Quando Pedro voltou para casa, viu um palácio enorme, todo construído em precioso mármore; o teto era em laminas de ouro. Depois de ter passado por um pátio enorme, cheio de lindas estátuas, plantas e fontes que exalavam os mais suaves perfumes, atravessou uma fileira composta de guardas de honra, uns gigantes de mais de dois metros de altura; e depois de passar por uma fileira de aposentos decorados com extrema riqueza, entrou num vasto salão onde estava sentada num trono de ouro maciço, bem alto, a sua mulher; vestia um traje esplêndido, todo coberto de enormes diamantes e rubis, e tendo uma coroa que por si só valia mais que muitos reinos; estava rodeada de uma corte composta somente de príncipes e duques; os que eram apenas condes ficavam na antecâmara.
Isabel parecia estar inteiramente à vontade no meio desses esplendores.

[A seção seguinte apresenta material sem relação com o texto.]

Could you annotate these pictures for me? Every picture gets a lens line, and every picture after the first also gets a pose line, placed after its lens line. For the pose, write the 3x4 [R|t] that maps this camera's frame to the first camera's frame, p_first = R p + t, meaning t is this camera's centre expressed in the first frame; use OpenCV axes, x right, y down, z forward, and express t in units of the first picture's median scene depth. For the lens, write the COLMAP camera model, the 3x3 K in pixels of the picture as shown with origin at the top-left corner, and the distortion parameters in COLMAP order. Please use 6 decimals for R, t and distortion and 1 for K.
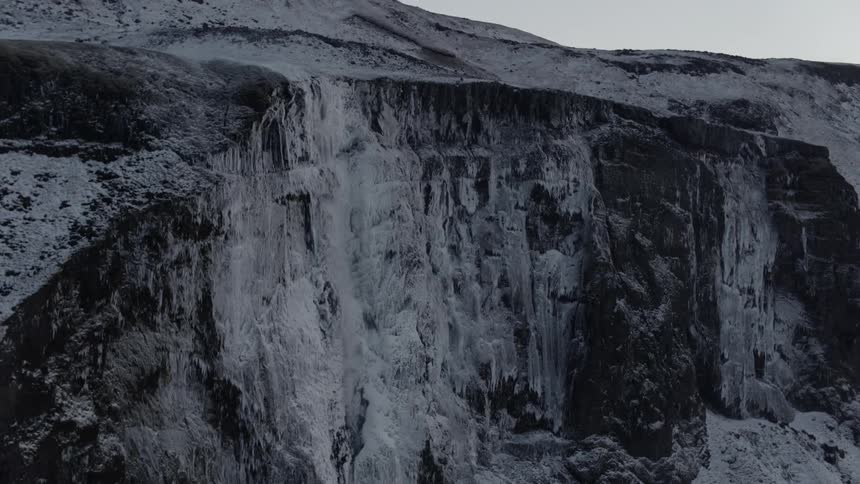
lens RADIAL K [[1170.5, 0, 430.0], [0, 1170.5, 242.0], [0, 0, 1]] dist [-0.102635, 0.110332]
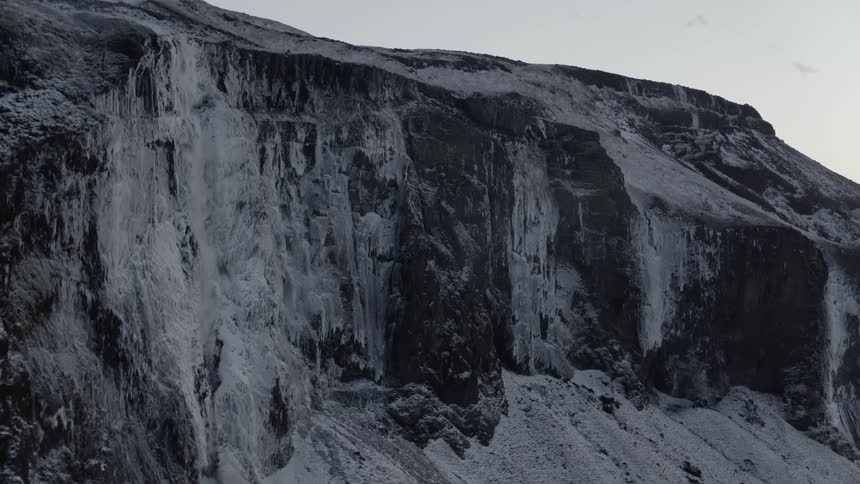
lens RADIAL K [[1170.5, 0, 430.0], [0, 1170.5, 242.0], [0, 0, 1]] dist [-0.102635, 0.110332]
pose [[0.971096, 0.000671, 0.238688, -0.104431], [0.003825, 0.999824, -0.018369, 0.056307], [-0.238658, 0.018751, 0.970923, -0.060559]]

- Então, disse-lhe Pedro, espero que agora estejas satisfeita com teus desejos; ninguém nunca teve tanta sorte como a tua.
- Veremos isso amanhã, respondeu ela.
Depois de uma grande festa, foi deitar-se, mas não pode dormir; estava atormentada com a ideia que talvez houvesse alguma coisa ainda mais invejável do que ser imperador. De manhã, ao levantar-se, viu que o céu estava encoberto.
- Queria ver o sol, disse ela, as nuvens escuras entristecem-me. Sim, mas só Deus tem o poder de fazer o sol aparecer. Ora, ai está, quero ser tão poderosa como Deus.
Encantada com a ideia, gritou:
- Pedro, veste-se rápido e vai dizer ao bondoso bacalhau que desejo ser a onipotência sobre o universo, como Deus; não podes me recusar isso. Prometo que será o meu último pedido.
O bom pescador ficou tão assustado com um pedido tão absurdo, que teve de se encostar a uma cadeira para não cair no chão.
- Mas, o que é isso? minha mulher, disse ele, tu estás doida? Já não te basta reinar sobre um imenso e rico império?
- Não, disse ela, estou chateada por não poder mandar o sol aparecer e desaparecer quando eu quiser.
Quero ter poderes como Deu para mandar no sol, na lua e em todos os outros astros. Quero ter todo o poder para comandá-los.
- Mas como? , isso excede o poder do bondoso bacalhau; vai acabar ficando zangado comigo se for lhe importunar com um pedido tão insensato.
- Um imperador não admite contestações, nem simples observações, replicou ela zangada; faça já o que te mando.
O bom Pedro, já com o coração a temer, pôs-se a caminho. O tempo havia mudado; levantara-se uma terrível tempestade que curvava as árvores mais fortes da floresta e fazia tremer os rochedos. No meio da trovoada e dos relâmpagos o pescador chegou com muito custo à praia. As ondas do mar estavam altas como torres e saltavam umas sobre as outras com um ruído medonho.
- Bacalhau, querido bacalhau, exclamou Pedro. A minha mulher, a minha Isabel, contra a minha vontade, quer a qualquer custo mais uma última coisa.
- O que quer ela agora/? disse o peixe que logo apareceu.
- Até tenho medo de dizê-lo, respondeu Pedro, quer ser tão poderosa como Deus.
Então volte para casa, disse o peixe, e encontrará sua mulher na pobre cabaninha de onda eu a tirara.
Ao voltar, encontrou a insaciável Isabel vestida de roupas velhas e sentada num banquinho, na sua antiga e miserável choupana. Pedro, por sua vez, ficou contente e logo voltou a pescar; mas sua mulher nunca mais teve um momento de felicidade. .
MORAL DA HISTÓRIA.
As pessoas muito ambiciosas nunca chegam a ser realmente felizes. Quanto mais bens materiais adquirem, mais querem ter; nada as satisfaz.
Precisamos de muito pouco para sermos felizes. Cada um deve procurar o trabalho que melhor gosta, independente dos ganhos que lhe renda, e assim, tudo se torna motivo de prazer e alegria.